SSL VPNs have scaling and high availability challenges that are similar to those of IPSec VPNs. Because SSL VPNs emphasize the idea of a "clientless" VPN, the client does not contain intelligent code to handle load-balancing items such as the IPSec redirection of the VPN 3000. For this reason, most SSL VPN load balancing is done with the use of external load-balancing devices. Load-balancing devices have been used in heavy SSL environments such as e-commerce for many years, so there is a well-developed solution set around providing scalable and available SSL solutions. Figure 11-7 depicts the basic topology of a load-balancing device balancing connections to a group of SSL gateways.

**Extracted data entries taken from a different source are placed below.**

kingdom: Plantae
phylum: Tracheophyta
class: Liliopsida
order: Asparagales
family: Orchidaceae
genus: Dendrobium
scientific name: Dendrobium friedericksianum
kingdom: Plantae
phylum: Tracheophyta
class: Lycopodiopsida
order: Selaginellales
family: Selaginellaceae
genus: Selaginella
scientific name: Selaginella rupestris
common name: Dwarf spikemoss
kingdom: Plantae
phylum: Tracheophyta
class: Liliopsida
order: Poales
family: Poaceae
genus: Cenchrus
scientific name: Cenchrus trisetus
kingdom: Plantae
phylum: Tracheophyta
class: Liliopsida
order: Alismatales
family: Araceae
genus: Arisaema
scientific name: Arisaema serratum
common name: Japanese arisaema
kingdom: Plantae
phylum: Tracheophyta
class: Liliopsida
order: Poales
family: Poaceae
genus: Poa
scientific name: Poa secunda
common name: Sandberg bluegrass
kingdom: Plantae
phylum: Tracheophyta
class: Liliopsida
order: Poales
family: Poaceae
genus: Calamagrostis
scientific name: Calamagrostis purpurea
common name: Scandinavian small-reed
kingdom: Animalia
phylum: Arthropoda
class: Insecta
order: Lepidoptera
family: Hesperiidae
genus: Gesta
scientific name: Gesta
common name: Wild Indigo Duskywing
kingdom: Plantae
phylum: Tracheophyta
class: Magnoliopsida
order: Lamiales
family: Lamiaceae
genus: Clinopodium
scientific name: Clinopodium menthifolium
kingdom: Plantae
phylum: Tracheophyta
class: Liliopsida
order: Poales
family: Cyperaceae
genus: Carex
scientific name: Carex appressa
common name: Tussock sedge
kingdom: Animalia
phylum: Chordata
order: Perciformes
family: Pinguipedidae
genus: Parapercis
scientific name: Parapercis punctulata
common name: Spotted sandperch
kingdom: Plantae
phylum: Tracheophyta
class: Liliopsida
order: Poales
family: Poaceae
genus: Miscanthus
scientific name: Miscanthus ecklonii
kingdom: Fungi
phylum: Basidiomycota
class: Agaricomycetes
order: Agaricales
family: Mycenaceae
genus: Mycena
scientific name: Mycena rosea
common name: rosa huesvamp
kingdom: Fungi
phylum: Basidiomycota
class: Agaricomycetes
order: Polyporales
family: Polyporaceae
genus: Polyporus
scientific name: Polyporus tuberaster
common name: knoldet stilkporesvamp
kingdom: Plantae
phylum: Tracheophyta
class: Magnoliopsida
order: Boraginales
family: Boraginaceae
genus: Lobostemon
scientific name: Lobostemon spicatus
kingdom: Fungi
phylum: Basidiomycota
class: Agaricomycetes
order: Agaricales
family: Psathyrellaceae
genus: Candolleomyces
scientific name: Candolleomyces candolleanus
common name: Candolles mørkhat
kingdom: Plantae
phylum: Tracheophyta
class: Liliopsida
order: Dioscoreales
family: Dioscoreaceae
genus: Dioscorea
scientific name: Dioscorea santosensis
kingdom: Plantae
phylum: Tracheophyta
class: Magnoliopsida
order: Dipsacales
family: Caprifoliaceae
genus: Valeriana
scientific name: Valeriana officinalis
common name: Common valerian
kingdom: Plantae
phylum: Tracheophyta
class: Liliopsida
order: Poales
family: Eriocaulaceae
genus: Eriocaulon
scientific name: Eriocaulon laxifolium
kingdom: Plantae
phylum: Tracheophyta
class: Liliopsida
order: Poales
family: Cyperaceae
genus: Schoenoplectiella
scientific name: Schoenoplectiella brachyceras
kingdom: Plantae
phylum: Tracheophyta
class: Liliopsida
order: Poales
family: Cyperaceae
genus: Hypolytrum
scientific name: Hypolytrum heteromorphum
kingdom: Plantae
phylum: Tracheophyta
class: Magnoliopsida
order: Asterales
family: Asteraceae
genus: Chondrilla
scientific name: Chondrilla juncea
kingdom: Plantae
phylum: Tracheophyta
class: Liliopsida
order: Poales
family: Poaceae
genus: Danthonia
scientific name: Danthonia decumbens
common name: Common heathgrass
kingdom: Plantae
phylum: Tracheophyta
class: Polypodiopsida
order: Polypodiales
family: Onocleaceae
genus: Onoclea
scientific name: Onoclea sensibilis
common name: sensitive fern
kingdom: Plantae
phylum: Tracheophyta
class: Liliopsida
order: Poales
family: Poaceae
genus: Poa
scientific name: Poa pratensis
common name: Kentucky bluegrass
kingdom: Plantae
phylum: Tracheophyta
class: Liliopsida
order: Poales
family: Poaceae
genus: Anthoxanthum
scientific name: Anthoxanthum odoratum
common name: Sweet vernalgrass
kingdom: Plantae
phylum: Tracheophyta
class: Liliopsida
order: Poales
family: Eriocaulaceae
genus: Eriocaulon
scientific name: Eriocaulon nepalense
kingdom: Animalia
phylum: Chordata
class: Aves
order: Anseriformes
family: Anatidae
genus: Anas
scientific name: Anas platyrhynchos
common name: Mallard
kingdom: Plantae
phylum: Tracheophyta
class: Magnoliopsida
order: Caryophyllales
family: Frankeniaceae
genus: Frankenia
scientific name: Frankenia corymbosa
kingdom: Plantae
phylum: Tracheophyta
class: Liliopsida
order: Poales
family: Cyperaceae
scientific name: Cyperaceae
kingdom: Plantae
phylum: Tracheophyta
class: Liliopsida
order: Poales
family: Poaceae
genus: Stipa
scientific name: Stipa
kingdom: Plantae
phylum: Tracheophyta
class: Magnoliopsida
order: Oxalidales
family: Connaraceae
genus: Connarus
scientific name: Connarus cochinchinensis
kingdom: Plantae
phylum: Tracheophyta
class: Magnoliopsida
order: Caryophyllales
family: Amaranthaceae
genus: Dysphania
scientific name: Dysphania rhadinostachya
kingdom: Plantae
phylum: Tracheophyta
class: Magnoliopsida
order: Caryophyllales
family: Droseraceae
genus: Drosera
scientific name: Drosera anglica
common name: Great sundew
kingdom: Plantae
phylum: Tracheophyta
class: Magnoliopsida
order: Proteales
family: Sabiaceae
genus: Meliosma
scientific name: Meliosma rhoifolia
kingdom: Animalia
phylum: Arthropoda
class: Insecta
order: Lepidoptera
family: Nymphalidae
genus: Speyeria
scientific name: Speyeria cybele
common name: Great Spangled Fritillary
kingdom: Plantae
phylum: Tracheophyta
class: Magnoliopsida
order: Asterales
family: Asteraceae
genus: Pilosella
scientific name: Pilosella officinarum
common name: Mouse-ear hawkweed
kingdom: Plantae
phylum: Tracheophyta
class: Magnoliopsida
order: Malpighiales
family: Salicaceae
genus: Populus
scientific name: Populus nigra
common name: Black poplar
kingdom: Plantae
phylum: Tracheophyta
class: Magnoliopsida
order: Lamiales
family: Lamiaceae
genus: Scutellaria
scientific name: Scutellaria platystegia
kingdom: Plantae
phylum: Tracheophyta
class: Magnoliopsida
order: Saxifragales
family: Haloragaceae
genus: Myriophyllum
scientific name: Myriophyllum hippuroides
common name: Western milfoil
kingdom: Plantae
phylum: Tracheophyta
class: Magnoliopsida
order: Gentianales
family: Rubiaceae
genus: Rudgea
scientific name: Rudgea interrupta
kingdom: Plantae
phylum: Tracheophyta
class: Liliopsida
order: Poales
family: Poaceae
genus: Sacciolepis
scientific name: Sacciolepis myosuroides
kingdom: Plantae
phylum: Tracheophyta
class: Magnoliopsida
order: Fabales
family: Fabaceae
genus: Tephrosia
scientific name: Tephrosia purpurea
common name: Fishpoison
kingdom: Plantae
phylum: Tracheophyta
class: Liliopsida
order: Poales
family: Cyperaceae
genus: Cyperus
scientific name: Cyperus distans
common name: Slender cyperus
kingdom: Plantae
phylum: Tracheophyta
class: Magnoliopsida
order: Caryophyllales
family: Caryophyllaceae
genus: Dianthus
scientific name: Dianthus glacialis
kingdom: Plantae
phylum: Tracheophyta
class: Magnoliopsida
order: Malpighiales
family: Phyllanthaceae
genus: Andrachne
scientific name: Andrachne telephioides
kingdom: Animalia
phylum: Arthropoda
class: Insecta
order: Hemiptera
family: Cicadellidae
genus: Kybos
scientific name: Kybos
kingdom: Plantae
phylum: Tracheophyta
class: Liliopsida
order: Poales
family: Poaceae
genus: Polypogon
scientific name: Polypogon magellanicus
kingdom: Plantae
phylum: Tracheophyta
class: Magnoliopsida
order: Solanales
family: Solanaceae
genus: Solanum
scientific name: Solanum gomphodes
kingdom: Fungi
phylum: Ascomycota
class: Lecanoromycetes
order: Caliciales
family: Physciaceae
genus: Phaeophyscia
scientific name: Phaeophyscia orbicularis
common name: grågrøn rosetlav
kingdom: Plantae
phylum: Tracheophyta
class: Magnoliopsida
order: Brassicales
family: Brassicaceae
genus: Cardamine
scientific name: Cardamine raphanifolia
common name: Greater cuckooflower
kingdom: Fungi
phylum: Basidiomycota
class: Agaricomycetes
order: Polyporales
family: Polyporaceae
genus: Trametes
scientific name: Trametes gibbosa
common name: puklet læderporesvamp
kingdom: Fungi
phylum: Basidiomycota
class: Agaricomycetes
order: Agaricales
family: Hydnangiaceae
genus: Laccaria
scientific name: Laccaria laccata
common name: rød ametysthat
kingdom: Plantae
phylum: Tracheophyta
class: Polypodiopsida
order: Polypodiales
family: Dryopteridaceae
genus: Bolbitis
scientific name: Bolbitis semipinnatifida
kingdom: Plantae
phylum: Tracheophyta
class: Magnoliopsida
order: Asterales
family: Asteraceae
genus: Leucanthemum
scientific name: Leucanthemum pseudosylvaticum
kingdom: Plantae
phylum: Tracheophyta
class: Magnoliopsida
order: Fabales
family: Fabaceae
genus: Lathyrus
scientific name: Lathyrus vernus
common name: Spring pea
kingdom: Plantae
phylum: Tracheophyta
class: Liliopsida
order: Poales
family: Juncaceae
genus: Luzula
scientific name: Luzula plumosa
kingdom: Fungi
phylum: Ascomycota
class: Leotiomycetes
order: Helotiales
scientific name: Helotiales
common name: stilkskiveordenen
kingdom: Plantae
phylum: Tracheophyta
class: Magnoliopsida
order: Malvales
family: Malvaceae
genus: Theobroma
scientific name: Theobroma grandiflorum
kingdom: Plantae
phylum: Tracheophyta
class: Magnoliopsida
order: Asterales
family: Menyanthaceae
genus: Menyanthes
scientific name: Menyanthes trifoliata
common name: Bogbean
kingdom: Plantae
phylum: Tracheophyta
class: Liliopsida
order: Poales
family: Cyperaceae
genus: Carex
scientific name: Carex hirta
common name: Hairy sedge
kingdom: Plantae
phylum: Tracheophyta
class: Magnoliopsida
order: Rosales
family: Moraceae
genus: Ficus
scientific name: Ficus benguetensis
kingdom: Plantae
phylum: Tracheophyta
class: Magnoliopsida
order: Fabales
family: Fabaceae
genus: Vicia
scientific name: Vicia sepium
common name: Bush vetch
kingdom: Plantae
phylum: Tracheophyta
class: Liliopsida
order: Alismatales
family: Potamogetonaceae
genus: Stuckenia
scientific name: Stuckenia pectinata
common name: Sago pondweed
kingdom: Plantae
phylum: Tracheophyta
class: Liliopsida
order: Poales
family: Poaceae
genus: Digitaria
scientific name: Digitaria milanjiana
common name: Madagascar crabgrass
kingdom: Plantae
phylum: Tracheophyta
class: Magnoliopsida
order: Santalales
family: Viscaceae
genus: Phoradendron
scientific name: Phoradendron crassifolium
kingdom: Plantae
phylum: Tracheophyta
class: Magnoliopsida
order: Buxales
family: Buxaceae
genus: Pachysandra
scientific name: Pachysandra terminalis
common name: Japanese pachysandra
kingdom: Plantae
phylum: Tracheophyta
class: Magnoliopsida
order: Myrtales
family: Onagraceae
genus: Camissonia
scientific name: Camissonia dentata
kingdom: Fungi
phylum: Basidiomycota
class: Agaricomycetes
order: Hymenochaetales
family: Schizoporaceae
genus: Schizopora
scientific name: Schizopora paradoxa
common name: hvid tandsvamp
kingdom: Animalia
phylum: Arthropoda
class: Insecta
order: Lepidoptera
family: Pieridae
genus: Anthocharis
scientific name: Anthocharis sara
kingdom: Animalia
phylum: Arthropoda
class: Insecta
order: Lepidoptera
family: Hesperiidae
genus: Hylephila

SSL typically is load balanced with a least-connections load-balancing algorithm with a stickiness based on source IP address. High availability depends on the SSL health checks that are available on the load-balancing device. These health checks can vary from a simple health check like a ping to a more advanced health check like opening a connection to the SSL VPN device on the SSL VPN port (typically 443), starting the SSL handshake, and then disconnecting.